- Jdeidat Yabous Location in Syria
- Coordinates: 33°39′14″N 35°58′18″E﻿ / ﻿33.65389°N 35.97167°E
- Country: Syria
- Governorate: Rif Dimashq Governorate
- District: Qudsaya District
- Nahiyah: Al-Dimas

Population (2004 census)
- • Total: 994
- Time zone: UTC+3 (EET)
- • Summer (DST): UTC+2 (EEST)

= Jdeidat Yabous =

Jdeidat Yabous (جديدة يابوس; also spelled Jdeidet Yabous), previously known as Ainkania, is a village situated 45 km west of Damascus, Syria.
According to the Syria Central Bureau of Statistics, the village had a population of 994 in the 2004 census.

The village is in the hills, on the border between Syria and Lebanon with Masnaa Border Crossing nearby. Weapons have been seized at the checkpoint, being smuggled from Lebanon concealed in the floor of a truck, to arm rebels in the Syrian civil war.
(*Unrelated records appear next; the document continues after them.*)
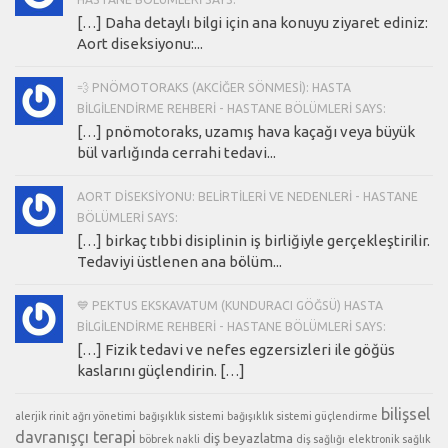
[…] Daha detaylı bilgi için ana konuyu ziyaret ediniz:
Aort diseksiyonu:...
💨 PNÖMOTORAKS (AKCIĞER SÖNMESI): HASTA
BILGILENDIRME REHBERI - HASTANE BÖLÜMLERI SAYS:
[…] pnömotoraks, uzamış hava kaçağı veya büyük
bül varlığında cerrahi tedavi...
AORT DISEKSIYONU: BELIRTILERI VE NEDENLERI - HASTANE
BÖLÜMLERI SAYS:
[…] birkaç tıbbi disiplinin iş birliğiyle gerçekleştirilir.
Tedaviyi üstlenen ana bölüm...
💙 PEKTUS EKSKAVATUM (KUNDURACI GÖĞSÜ) HASTA
BILGILENDIRME REHBERI - HASTANE BÖLÜMLERI SAYS:
[…] Fizik tedavi ve nefes egzersizleri ile göğüs
kaslarını güçlendirin. […]
bilişsel
alerjik rinit
ağrı yönetimi
bağışıklık sistemi
bağışıklık sistemi güçlendirme
davranışçı terapi
diş beyazlatma
böbrek nakli
diş sağlığı
elektronik sağlık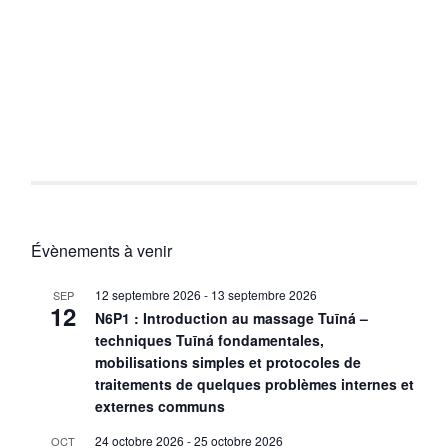
Évènements à venir
12 septembre 2026
-
13 septembre 2026
SEP
12
N6P1 : Introduction au massage Tuīná –
techniques Tuīná fondamentales,
mobilisations simples et protocoles de
traitements de quelques problèmes internes et
externes communs
24 octobre 2026
-
25 octobre 2026
OCT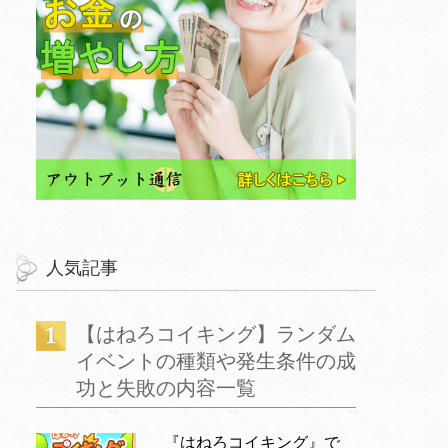
人気記事
【はねろコイキング】ランダム
イベントの種類や発生条件の成
功と失敗の内容一覧
『はねろコイキング』で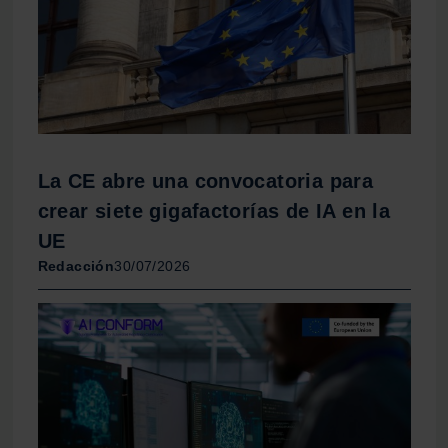
La CE abre una convocatoria para
crear siete gigafactorías de IA en la
UE
Redacción
30/07/2026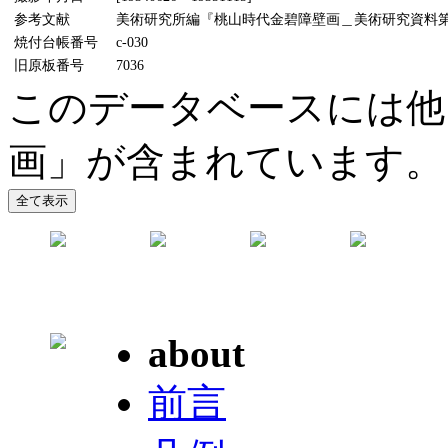
参考文献
美術研究所編『桃山時代金碧障壁画＿美術研究資料第5輯』
焼付台帳番号
c-030
旧原板番号
7036
このデータベースには他
画」が含まれています。
about
前言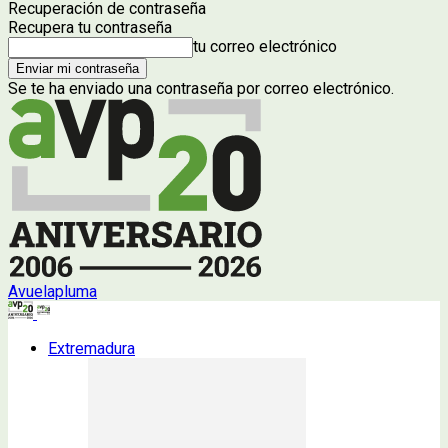
Recuperación de contraseña
Recupera tu contraseña
tu correo electrónico
Se te ha enviado una contraseña por correo electrónico.
Avuelapluma
Extremadura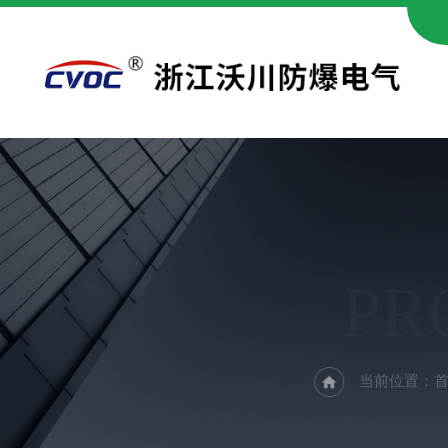
PR
当前位置：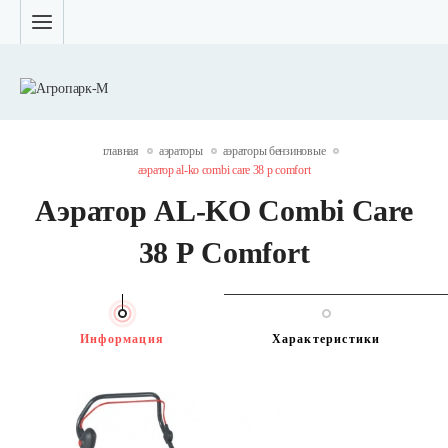
главная
аэраторы
аэраторы бензиновые
аэратор al-ko combi care 38 р comfort
Аэратор AL-KO Combi Care
38 Р Comfort
Информация
Характеристики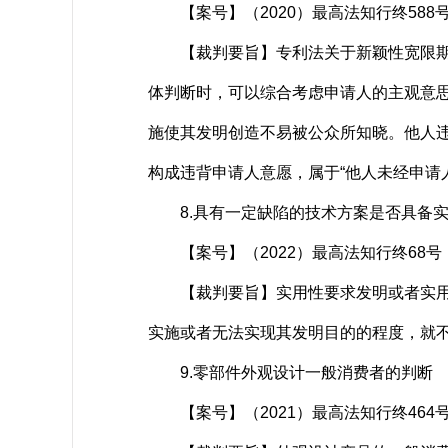
【案号】（2020）最高法知行终588
【裁判要旨】专利法关于新颖性宽限期中
体判断时，可以综合考虑申请人的主观意
施使其发明创造不易被公众所知晓。他人
构成违背申请人意愿，属于“他人未经申请
8.具有一定缺陷的技术方案是否具备实
【案号】（2022）最高法知行终68号
【裁判要旨】实用性要求发明或者实用新
实施或者无法实现其发明目的的程度，就
9.零部件外观设计一般消费者的判断
【案号】（2021）最高法知行终464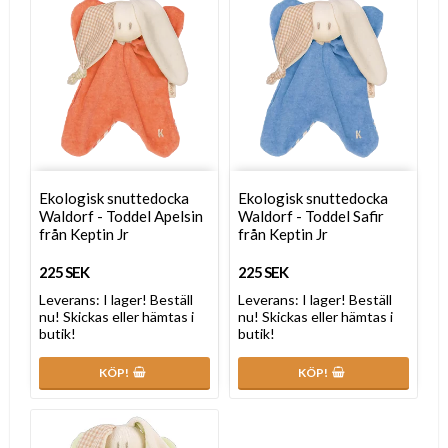
Ekologisk snuttedocka
Ekologisk snuttedocka
Waldorf - Toddel Apelsin
Waldorf - Toddel Safir
från Keptin Jr
från Keptin Jr
225 SEK
225 SEK
Leverans:
I lager! Beställ
Leverans:
I lager! Beställ
nu! Skickas eller hämtas i
nu! Skickas eller hämtas i
butik!
butik!
KÖP!
KÖP!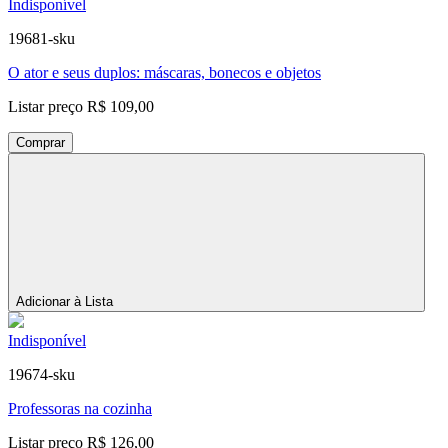
Indisponível
19681-sku
O ator e seus duplos: máscaras, bonecos e objetos
Listar preço
R$ 109,00
Comprar
Adicionar à Lista
Indisponível
19674-sku
Professoras na cozinha
Listar preço
R$ 126,00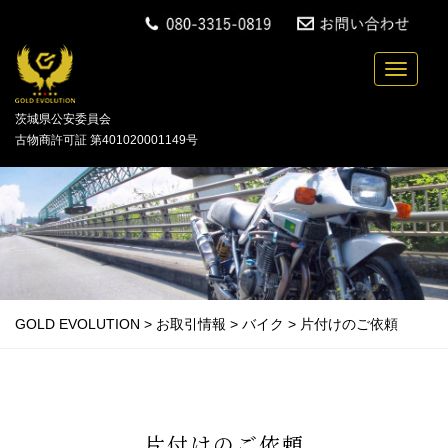
中古バイクの買取・無料引取を行っている「GOLD
Toggle n
茨城県公安委員会
古物商許可証 第401020001149号
GOLD EVOLUTION
>
お取引情報
>
バイク
>
片付けのご依頼
片付けのご依頼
There are seams of iron ore in the area.

==Ain Qaniya spring and Roman temple==
There is a spring and Roman temple in the area called Ain Qaniya or Ayn Qaniya. Julien Aliquot identified the ancient name of the village, which was previously called Ainkania after this spring. A study of the ancient settlement and sanctuary is currently in progress under Ibrahim Omeri. It has been suggested that the goddess Leucothea was worshiped at the temple, which sits in the north east of a group of Temples of Mount Hermon.